=== LISTED RECORDS ===
▼
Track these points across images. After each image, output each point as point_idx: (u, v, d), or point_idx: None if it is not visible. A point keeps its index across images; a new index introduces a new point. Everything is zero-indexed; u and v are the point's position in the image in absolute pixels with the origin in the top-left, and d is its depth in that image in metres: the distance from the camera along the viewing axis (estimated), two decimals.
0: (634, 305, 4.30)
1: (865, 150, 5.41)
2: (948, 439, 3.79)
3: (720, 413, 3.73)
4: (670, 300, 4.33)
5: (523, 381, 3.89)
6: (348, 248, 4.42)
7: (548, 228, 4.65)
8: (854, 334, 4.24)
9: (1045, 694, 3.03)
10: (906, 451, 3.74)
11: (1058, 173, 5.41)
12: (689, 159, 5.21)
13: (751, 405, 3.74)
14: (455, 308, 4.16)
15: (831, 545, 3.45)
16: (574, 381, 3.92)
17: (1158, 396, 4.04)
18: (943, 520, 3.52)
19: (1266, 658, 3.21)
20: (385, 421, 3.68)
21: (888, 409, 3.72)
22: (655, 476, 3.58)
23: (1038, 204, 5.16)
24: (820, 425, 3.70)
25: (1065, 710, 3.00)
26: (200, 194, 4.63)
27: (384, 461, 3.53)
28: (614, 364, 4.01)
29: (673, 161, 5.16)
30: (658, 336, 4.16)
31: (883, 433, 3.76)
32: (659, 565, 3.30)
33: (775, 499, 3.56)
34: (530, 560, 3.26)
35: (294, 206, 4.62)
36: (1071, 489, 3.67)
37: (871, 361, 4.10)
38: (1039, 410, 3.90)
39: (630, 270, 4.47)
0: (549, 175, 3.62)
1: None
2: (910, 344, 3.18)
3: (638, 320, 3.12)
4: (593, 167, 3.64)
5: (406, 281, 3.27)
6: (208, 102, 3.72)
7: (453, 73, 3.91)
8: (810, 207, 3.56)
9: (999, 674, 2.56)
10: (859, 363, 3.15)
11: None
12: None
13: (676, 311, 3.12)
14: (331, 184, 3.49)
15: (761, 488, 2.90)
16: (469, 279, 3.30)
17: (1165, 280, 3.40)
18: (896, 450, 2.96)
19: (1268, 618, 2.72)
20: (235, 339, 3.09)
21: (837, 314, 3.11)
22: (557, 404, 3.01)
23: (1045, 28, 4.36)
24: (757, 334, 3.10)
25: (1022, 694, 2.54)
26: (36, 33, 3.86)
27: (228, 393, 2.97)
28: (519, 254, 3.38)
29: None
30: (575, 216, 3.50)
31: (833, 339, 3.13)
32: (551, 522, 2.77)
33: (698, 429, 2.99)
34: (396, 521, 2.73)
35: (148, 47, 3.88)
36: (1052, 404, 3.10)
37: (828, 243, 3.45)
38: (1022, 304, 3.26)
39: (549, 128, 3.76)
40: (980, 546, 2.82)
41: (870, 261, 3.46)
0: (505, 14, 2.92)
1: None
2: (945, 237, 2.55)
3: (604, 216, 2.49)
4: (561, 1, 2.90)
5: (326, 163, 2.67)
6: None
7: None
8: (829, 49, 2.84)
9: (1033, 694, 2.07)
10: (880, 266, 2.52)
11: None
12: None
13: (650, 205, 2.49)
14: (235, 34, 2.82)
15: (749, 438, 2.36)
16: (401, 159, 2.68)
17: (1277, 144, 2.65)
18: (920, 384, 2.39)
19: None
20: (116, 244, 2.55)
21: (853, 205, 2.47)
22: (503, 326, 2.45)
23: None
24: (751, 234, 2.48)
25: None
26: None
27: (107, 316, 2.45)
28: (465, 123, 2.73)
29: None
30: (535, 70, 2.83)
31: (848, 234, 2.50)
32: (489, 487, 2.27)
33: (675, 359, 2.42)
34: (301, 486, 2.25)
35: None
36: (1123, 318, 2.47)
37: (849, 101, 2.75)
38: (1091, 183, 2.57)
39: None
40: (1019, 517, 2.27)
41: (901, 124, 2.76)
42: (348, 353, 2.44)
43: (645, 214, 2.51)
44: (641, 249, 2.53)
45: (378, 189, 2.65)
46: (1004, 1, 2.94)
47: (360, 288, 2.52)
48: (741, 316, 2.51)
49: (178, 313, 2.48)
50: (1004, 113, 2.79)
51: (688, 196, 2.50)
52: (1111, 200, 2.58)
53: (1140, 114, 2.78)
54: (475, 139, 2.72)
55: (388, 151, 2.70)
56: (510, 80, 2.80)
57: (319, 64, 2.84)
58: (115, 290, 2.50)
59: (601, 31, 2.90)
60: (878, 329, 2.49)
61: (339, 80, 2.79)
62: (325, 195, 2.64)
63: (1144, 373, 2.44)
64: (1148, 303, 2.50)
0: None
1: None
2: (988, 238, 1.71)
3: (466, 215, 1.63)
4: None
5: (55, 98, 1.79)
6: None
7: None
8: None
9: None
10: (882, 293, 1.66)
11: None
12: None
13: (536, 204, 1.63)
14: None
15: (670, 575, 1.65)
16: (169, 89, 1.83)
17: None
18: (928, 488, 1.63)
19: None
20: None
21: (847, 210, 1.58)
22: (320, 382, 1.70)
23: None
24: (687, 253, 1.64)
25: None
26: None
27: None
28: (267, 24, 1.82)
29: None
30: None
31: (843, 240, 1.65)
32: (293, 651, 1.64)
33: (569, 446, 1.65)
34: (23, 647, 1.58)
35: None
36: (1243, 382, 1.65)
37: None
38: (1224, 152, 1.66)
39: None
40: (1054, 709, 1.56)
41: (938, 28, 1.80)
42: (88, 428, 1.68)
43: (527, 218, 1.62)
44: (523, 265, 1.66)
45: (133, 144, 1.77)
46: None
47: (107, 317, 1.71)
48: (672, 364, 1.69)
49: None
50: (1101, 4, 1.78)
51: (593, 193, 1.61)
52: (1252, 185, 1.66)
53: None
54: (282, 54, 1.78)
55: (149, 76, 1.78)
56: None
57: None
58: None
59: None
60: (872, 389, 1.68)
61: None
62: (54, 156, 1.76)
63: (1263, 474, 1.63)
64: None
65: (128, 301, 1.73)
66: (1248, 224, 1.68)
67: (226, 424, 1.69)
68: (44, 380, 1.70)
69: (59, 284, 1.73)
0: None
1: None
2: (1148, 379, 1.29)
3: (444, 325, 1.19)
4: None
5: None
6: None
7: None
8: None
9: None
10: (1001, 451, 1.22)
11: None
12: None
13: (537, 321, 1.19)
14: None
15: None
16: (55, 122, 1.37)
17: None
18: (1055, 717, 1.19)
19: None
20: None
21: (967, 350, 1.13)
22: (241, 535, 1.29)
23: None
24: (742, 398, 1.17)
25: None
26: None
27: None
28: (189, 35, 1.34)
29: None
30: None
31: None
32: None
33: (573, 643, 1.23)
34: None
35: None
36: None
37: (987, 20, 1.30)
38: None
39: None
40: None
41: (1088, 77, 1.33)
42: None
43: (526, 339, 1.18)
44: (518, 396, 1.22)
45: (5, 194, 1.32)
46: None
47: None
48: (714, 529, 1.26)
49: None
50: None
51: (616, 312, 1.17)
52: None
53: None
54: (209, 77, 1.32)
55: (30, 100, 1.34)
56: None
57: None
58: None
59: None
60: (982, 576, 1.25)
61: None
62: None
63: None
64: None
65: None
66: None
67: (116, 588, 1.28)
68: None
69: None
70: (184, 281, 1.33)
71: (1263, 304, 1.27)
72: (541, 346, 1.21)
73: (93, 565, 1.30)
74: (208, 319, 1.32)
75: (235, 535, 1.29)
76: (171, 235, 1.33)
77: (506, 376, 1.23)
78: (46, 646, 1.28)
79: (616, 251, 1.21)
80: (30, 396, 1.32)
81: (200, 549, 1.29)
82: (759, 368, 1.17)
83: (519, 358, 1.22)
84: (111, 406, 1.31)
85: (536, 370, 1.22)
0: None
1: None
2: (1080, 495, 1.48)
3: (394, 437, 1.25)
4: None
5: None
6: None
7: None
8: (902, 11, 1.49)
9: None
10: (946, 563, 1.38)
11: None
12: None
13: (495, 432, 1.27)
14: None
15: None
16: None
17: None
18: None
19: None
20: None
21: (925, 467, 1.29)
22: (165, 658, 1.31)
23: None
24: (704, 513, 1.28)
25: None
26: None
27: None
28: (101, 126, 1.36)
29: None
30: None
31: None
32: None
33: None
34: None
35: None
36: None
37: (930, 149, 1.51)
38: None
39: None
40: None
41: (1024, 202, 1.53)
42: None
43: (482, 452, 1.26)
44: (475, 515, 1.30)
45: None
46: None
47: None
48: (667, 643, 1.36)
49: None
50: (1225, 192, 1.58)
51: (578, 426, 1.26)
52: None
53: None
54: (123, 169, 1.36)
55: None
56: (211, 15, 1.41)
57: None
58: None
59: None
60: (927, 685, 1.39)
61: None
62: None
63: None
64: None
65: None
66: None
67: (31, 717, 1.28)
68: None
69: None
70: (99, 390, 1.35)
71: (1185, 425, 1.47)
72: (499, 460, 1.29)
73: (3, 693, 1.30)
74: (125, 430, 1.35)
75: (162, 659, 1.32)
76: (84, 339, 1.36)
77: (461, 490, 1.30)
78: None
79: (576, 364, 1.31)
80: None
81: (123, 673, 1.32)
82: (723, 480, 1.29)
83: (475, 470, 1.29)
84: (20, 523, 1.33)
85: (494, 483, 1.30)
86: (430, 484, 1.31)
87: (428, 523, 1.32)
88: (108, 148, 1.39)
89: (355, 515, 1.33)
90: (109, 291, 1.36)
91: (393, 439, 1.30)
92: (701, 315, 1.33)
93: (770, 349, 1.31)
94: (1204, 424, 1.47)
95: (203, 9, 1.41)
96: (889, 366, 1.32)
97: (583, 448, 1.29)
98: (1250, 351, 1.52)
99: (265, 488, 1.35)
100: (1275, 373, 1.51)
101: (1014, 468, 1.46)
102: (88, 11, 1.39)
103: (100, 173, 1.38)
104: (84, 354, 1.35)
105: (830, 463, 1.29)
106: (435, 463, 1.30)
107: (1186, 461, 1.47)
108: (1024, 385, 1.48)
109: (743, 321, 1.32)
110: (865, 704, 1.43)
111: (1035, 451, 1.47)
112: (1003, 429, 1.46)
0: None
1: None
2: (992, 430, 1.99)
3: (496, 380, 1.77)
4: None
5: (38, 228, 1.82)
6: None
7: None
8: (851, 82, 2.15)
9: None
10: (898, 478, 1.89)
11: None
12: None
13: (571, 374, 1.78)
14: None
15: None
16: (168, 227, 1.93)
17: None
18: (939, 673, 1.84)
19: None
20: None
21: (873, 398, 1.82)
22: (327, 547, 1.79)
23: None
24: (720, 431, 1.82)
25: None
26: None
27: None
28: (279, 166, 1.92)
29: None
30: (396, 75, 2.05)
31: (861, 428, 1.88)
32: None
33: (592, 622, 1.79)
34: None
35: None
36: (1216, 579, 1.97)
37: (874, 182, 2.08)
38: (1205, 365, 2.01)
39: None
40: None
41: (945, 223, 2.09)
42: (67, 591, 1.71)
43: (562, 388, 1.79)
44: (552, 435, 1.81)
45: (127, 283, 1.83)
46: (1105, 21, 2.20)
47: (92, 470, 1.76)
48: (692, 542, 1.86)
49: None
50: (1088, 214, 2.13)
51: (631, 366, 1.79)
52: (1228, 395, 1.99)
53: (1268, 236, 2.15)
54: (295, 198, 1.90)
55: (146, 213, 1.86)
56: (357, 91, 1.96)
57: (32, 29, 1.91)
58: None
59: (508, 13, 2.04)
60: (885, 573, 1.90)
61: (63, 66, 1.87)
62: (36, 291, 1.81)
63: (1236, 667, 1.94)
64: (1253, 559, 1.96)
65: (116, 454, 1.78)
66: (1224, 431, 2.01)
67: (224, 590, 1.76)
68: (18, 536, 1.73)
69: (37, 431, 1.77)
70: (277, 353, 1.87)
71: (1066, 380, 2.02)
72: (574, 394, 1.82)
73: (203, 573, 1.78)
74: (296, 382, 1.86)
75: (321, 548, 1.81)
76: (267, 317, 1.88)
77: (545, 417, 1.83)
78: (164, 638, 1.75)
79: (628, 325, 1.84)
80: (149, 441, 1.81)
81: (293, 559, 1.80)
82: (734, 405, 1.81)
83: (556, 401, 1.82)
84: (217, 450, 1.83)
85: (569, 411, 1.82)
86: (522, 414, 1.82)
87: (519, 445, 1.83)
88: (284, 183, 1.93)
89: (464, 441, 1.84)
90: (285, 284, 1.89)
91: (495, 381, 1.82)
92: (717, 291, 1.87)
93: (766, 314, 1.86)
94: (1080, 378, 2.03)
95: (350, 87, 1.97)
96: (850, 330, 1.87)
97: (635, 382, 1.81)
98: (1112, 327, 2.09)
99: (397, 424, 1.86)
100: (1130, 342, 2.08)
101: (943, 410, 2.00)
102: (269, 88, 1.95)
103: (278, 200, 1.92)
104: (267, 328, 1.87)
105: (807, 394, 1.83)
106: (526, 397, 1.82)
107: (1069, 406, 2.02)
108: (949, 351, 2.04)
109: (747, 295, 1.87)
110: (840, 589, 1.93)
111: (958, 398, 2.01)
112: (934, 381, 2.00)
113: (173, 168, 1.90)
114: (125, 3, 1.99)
▲
Taking the records above, retype every line from the one with "29: (673, 161, 5.16)" down to the one with "38: (1039, 410, 3.90)", exactly and with nothing else.

=== EXERCISE ANSWER ===
29: (673, 161, 5.16)
30: (658, 336, 4.16)
31: (883, 433, 3.76)
32: (659, 565, 3.30)
33: (775, 499, 3.56)
34: (530, 560, 3.26)
35: (294, 206, 4.62)
36: (1071, 489, 3.67)
37: (871, 361, 4.10)
38: (1039, 410, 3.90)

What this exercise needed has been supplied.